Natural selection occuring right before our eyes!
The one caveat to this theory: GROUPIES. Damn you groupies!
By Anonymous, on 11:16 AM
I'm not understanding why a man would want to have sex with this thing? It's gonna be BAD SEX. We've all seen what a dead lay this man, I mean thing, oops WHORE is.
Shit, I'll bet Stephen Hawkings is a better lay than her. With the voicebox attached.
By Anonymous, on 11:46 AM
"'Harry is Paris's type of guy', says a source."

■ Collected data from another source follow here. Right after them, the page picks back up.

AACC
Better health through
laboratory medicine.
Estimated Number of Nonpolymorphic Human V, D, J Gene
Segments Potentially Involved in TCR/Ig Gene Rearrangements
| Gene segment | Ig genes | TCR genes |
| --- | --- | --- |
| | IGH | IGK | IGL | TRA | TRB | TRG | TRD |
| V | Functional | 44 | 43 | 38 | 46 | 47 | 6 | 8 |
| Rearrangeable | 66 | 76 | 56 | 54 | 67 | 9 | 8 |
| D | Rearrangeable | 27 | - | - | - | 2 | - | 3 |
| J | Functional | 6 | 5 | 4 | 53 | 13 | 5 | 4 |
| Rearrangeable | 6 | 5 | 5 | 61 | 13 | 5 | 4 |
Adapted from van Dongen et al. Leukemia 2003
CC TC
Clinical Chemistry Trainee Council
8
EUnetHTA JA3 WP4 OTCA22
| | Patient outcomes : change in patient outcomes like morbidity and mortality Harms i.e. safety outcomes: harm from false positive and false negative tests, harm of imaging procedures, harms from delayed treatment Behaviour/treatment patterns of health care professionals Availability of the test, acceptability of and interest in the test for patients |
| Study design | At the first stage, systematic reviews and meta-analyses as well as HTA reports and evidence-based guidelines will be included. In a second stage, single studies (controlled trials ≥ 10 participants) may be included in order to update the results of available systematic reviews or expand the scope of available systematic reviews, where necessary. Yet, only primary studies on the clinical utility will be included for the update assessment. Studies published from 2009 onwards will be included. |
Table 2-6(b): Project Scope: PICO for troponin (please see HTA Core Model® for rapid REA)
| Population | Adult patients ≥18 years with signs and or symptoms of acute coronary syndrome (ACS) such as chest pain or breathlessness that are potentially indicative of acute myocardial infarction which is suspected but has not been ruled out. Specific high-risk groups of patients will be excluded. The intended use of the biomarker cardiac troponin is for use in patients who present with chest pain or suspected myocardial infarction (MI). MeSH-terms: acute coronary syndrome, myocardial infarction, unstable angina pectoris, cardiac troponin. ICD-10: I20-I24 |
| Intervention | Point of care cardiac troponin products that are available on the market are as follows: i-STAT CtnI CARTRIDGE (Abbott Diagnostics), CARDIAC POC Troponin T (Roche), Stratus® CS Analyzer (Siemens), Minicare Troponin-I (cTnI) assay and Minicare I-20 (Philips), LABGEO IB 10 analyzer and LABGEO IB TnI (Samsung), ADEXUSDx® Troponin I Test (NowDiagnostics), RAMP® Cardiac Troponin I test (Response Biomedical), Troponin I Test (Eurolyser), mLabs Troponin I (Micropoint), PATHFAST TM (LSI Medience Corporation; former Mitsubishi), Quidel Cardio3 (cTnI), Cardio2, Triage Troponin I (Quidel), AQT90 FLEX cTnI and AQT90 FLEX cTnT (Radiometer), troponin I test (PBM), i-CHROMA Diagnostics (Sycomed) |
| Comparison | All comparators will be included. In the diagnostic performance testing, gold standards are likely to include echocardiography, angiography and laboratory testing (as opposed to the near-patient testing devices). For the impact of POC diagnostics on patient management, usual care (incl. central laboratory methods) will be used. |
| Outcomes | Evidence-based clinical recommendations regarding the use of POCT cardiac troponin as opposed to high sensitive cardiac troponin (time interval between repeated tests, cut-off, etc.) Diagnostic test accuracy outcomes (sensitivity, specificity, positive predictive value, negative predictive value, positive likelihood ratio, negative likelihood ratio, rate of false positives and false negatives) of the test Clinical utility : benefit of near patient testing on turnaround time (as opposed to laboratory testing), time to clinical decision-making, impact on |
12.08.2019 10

Am I the only one who misunderstood that at first to mean "blood type" before reading on?
By Anonymous, on 12:35 PM
If he stayed at her house, he's already pissing blood. Bleed on asshole.
By Anonymous, on 4:01 PM
Lohan can chase Hilton's castoffs but Hilton can't chase hers.... Goofy. Lohan should get back to 'work' before she slides down to B list level.
By newsgrrl, on 4:18 PM
Why won't Parasite just GO AWAY. I'm so sick of hearing about this vapid narcissist. It's not even fun any more! (Lindsay on the other hand.....)
By Anonymous, on 10:57 AM
Paris' type is a guy fresh off of another woman. Britney is hanging out with her to prevent the tonsil-hockey hook-up with K-Fed-Ex.
By Anonymous, on 5:35 PM
What is it with these women who think they have 'dibbs' on these guys long after they've quit dating them?